Directions for this task: Wherever the word "ligne" appears in a line of the data, that line should be copied.

Data items:
[Start of section]
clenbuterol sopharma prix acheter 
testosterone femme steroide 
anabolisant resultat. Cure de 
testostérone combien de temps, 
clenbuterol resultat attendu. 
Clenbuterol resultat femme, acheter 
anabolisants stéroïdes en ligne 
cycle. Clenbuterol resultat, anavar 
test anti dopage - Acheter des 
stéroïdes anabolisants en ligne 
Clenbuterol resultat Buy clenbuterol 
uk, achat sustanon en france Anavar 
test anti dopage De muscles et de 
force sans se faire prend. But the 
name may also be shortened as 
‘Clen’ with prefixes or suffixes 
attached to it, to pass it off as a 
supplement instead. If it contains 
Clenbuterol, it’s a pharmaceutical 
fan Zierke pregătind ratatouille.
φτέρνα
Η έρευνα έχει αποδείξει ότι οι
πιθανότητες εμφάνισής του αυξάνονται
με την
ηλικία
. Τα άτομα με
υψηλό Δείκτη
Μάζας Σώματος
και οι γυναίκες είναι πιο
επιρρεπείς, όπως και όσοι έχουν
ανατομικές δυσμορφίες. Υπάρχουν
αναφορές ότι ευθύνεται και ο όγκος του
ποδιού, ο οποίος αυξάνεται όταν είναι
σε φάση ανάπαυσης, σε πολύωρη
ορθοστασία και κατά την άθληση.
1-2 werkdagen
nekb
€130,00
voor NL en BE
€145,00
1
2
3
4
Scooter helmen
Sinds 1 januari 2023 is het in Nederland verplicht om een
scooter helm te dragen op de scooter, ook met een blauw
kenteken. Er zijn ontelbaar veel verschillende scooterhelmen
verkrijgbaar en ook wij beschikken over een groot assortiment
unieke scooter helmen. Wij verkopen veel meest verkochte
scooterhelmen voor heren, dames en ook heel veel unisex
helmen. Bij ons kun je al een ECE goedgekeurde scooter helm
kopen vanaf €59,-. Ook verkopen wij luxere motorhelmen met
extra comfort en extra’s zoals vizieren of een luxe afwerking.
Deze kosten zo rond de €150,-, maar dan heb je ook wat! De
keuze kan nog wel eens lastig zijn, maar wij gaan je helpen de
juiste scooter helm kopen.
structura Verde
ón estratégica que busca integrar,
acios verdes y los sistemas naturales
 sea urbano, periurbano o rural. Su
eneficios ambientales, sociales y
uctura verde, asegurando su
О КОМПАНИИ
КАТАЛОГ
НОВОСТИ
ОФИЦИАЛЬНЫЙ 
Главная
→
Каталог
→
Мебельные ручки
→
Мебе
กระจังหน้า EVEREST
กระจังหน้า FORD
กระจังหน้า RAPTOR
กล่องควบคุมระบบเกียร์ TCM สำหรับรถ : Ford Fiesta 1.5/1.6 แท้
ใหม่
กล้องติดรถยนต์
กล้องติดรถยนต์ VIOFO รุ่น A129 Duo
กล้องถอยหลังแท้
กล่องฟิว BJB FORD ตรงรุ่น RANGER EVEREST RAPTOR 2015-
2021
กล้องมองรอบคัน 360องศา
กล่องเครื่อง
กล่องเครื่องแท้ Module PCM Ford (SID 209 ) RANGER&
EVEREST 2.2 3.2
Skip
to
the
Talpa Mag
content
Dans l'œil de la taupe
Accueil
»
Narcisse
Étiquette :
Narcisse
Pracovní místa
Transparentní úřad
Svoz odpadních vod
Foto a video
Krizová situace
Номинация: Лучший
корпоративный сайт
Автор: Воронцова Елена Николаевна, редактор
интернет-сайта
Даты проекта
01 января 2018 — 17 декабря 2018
[End of section]
Solved exercise:
anabolisants stéroïdes en ligne 
stéroïdes anabolisants en ligne 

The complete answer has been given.